* GIVEN DATA *
BEGIN

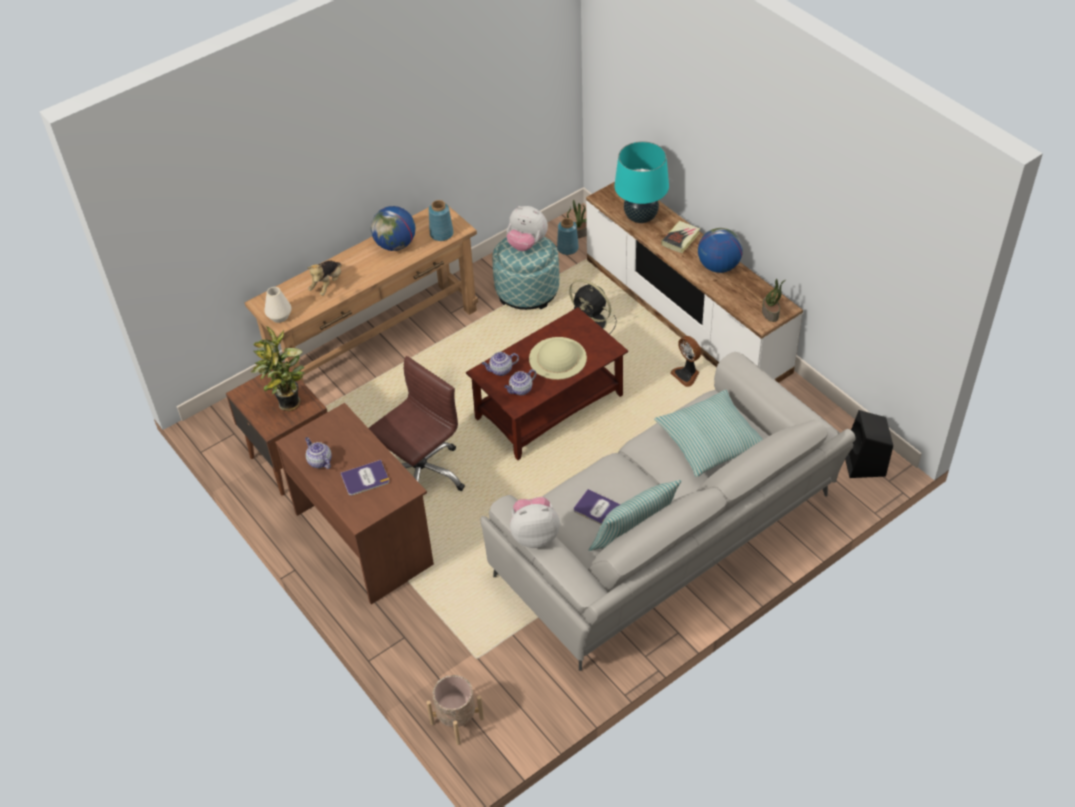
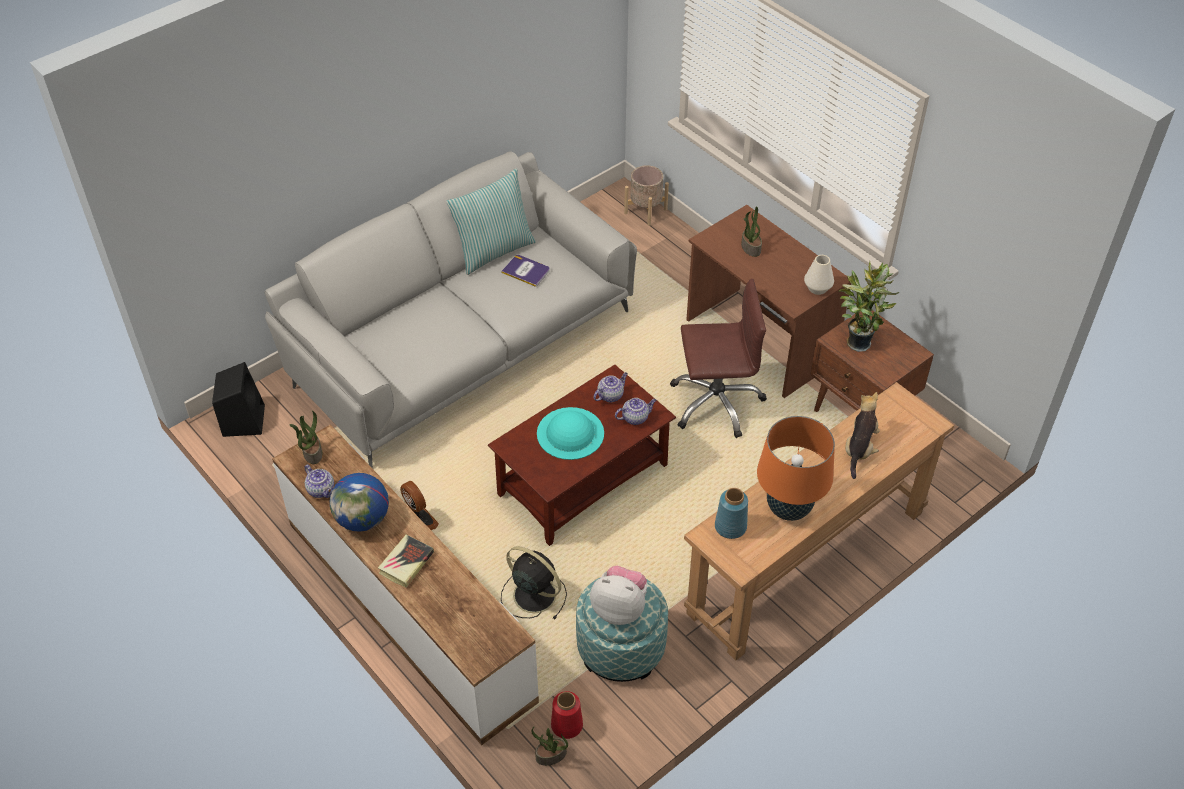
camera: 175 degrees right, 0 degrees up
white vase [264,287,291,323] -> white vase moved to [804,255,834,295]
teapot [305,437,332,469] -> teapot moved to [304,465,334,498]
book [341,460,389,496] -> potted plant [741,207,762,257]
brown office chair [369,356,465,491] -> brown office chair turned 135 degrees counterclockwise [670,279,767,438]
globe [371,206,415,251] -> orange table lamp [757,416,835,521]
plush toy [510,497,560,548] -> none
beige hat [529,337,587,380] -> turquoise hat [537,407,604,460]
blue vase [557,218,579,255] -> red vase [551,691,583,739]
turquoise table lamp [614,141,669,223] -> none
pillow [654,390,763,477] -> none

END

* TASK *
Would you copy every line of the entries that includes the word "vase"?

* ANSWER SECTION *
white vase [264,287,291,323] -> white vase moved to [804,255,834,295]
blue vase [557,218,579,255] -> red vase [551,691,583,739]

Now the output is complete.